(Stored items)

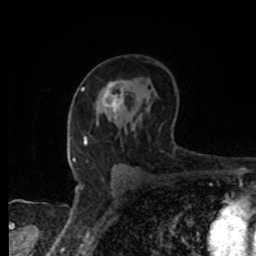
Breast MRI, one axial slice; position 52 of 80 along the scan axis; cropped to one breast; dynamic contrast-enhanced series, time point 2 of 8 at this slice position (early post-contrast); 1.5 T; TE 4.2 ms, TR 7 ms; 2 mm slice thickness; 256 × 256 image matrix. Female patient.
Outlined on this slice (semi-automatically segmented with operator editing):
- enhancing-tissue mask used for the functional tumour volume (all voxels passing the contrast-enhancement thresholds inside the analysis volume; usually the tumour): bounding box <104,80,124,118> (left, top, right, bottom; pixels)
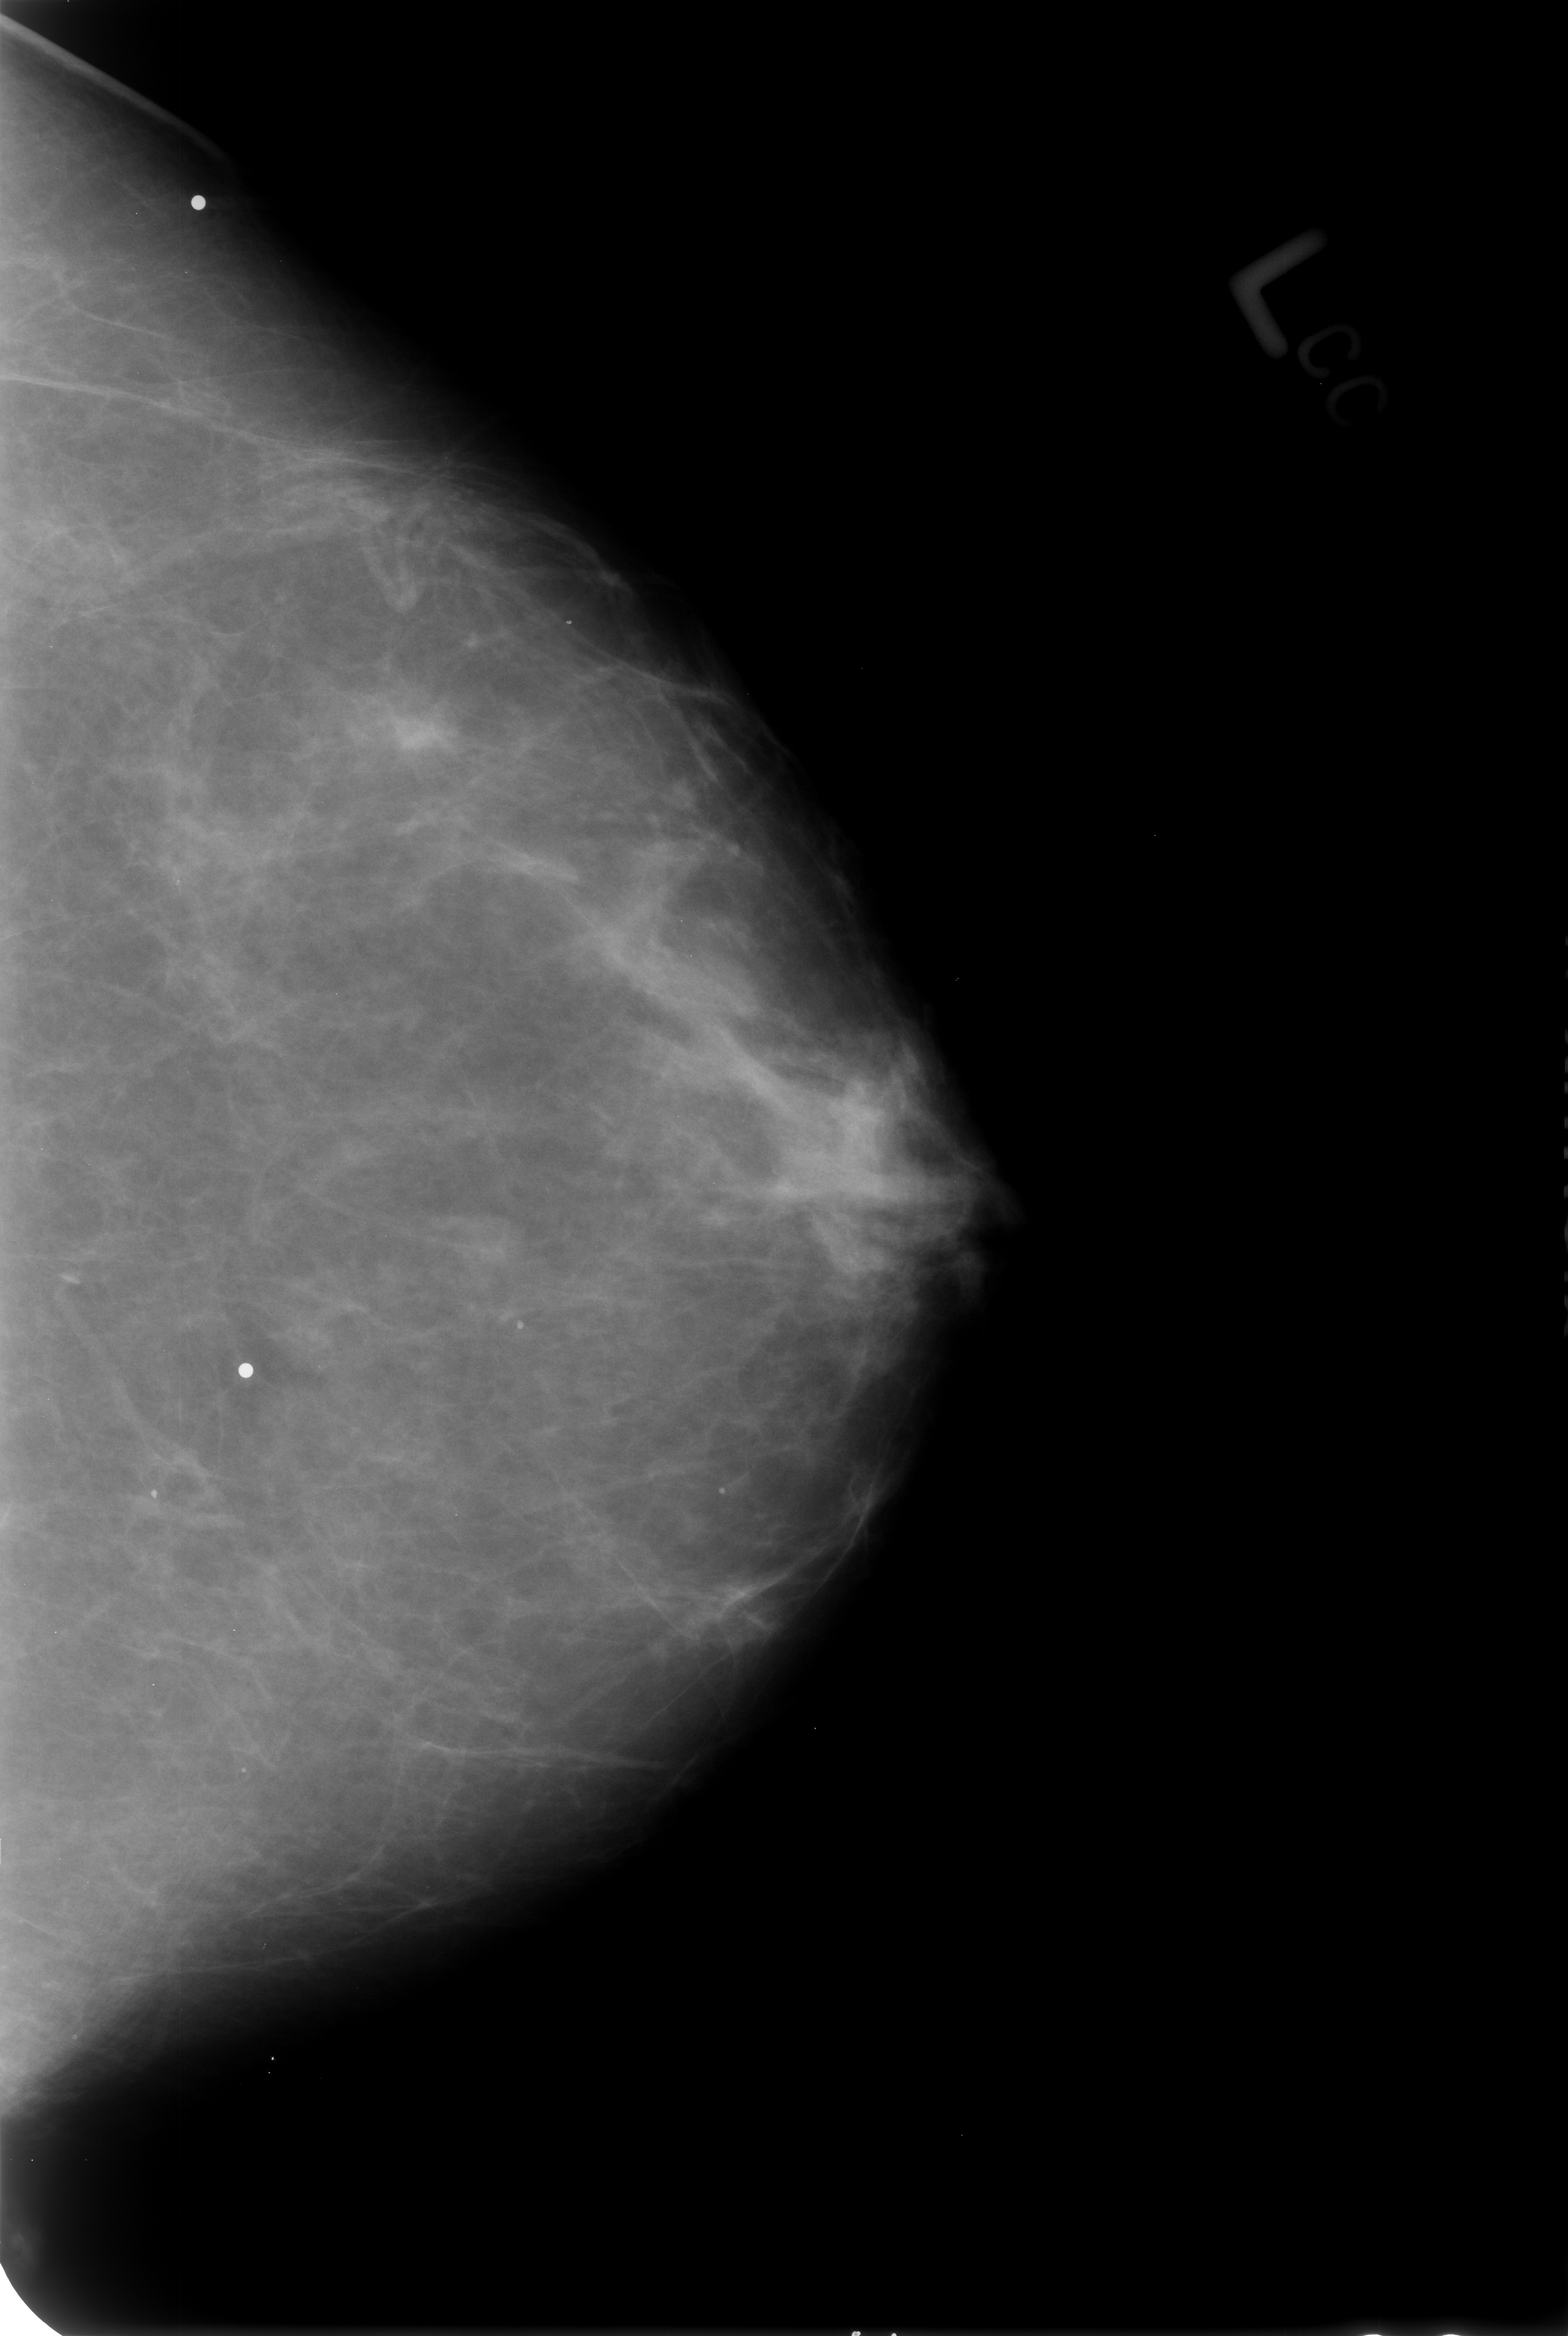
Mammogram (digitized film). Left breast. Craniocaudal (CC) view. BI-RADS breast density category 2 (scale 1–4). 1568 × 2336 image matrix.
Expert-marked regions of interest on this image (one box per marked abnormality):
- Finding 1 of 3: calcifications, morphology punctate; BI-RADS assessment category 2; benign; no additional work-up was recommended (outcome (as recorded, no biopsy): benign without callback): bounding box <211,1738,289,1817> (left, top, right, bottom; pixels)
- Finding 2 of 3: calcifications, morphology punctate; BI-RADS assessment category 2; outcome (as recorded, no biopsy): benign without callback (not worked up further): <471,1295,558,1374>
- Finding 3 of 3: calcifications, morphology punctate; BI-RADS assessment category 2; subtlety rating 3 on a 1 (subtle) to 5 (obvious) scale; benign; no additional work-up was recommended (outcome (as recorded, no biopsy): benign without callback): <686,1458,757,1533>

What the task asks: Among the lines above, which ones hold the string "recorded"? Show them.

Result:
- Finding 1 of 3: calcifications, morphology punctate; BI-RADS assessment category 2; benign; no additional work-up was recommended (outcome (as recorded, no biopsy): benign without callback): bounding box <211,1738,289,1817> (left, top, right, bottom; pixels)
- Finding 2 of 3: calcifications, morphology punctate; BI-RADS assessment category 2; outcome (as recorded, no biopsy): benign without callback (not worked up further): <471,1295,558,1374>
- Finding 3 of 3: calcifications, morphology punctate; BI-RADS assessment category 2; subtlety rating 3 on a 1 (subtle) to 5 (obvious) scale; benign; no additional work-up was recommended (outcome (as recorded, no biopsy): benign without callback): <686,1458,757,1533>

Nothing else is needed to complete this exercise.